Merci pour votre aide, cela m'aide beaucoup

quand je regarde le droit de préemption des fonds de commerce instauré par la loi n° 2005-882 du 2 août 2005 et le décret n° 2007-1827 du 26 décembre 2007 relatif au droit de préemption des communes sur les fonds de commerce, les fonds artisanaux et les baux commerciaux
je ne vois rien dans l'article R214-1 Code de l'urbanisme
"Lorsqu'une commune envisage d'instituer, en application de l'article L. 214-1, le droit de préemption sur les fonds artisanaux, les fonds de commerce, les baux commerciaux et les terrains portant ou destinés à porter des commerces d'une surface de vente comprise entre 300 et 1 000 mètres carrés, le maire soumet pour avis le projet de délibération du conseil municipal à la chambre de commerce et d'industrie et à la chambre des métiers et de l'artisanat dans le ressort desquelles se trouve la commune. Le projet de délibération est accompagné du projet de plan délimitant le périmètre de sauvegarde du commerce et de l'artisanat de proximité et d'un rapport analysant la situation du commerce et de l'artisanat de proximité à l'intérieur de ce périmètre et les menaces pesant sur la diversité commerciale et artisanale.

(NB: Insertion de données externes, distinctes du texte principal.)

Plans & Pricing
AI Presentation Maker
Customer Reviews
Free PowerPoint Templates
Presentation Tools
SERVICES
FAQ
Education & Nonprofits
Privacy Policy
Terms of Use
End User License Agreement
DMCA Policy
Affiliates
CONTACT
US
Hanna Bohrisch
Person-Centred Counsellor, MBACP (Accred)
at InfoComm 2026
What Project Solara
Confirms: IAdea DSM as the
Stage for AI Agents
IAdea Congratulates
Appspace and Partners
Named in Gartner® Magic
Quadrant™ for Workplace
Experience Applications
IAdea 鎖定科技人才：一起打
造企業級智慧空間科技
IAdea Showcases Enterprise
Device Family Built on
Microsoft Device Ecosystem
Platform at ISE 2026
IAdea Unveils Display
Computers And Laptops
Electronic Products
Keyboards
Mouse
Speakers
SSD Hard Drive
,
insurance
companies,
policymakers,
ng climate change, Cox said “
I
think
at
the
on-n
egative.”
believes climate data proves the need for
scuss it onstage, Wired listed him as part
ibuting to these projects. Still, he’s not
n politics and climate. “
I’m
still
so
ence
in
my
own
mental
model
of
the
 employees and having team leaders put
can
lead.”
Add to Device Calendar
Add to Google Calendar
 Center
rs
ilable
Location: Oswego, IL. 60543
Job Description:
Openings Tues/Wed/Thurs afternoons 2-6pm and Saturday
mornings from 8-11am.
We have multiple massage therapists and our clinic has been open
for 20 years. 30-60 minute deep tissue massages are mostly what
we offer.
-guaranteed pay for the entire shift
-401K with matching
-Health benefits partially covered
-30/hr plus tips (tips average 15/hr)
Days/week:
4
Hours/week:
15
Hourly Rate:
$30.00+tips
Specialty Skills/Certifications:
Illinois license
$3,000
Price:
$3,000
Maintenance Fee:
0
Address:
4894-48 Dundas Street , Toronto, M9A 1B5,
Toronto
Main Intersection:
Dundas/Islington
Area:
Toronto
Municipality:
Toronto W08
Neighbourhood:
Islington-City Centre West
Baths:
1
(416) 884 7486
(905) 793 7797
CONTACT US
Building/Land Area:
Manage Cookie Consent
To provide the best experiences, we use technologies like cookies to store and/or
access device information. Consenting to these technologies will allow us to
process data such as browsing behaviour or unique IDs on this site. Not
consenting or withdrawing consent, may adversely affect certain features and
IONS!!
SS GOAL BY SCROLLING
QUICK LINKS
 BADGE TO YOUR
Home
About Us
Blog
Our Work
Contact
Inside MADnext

En l'absence d'observations de la chambre de commerce et d'industrie et de la chambre des métiers et de l'artisanat dans les deux mois de leur saisine, l'avis de l'organisme consulaire est réputé favorable."

qui restreindrait cette possibilité aus seules communes rurales

pour le reste, relire le post de Mickey
sur la possibilité de céder le fonds de commerce sans les murs, j'ai du mal à comprendre la question car ce que vous cédez dans ce cas c'est le bail commercial
Mes mains sont faites pour l'or et elles sont dans la merde.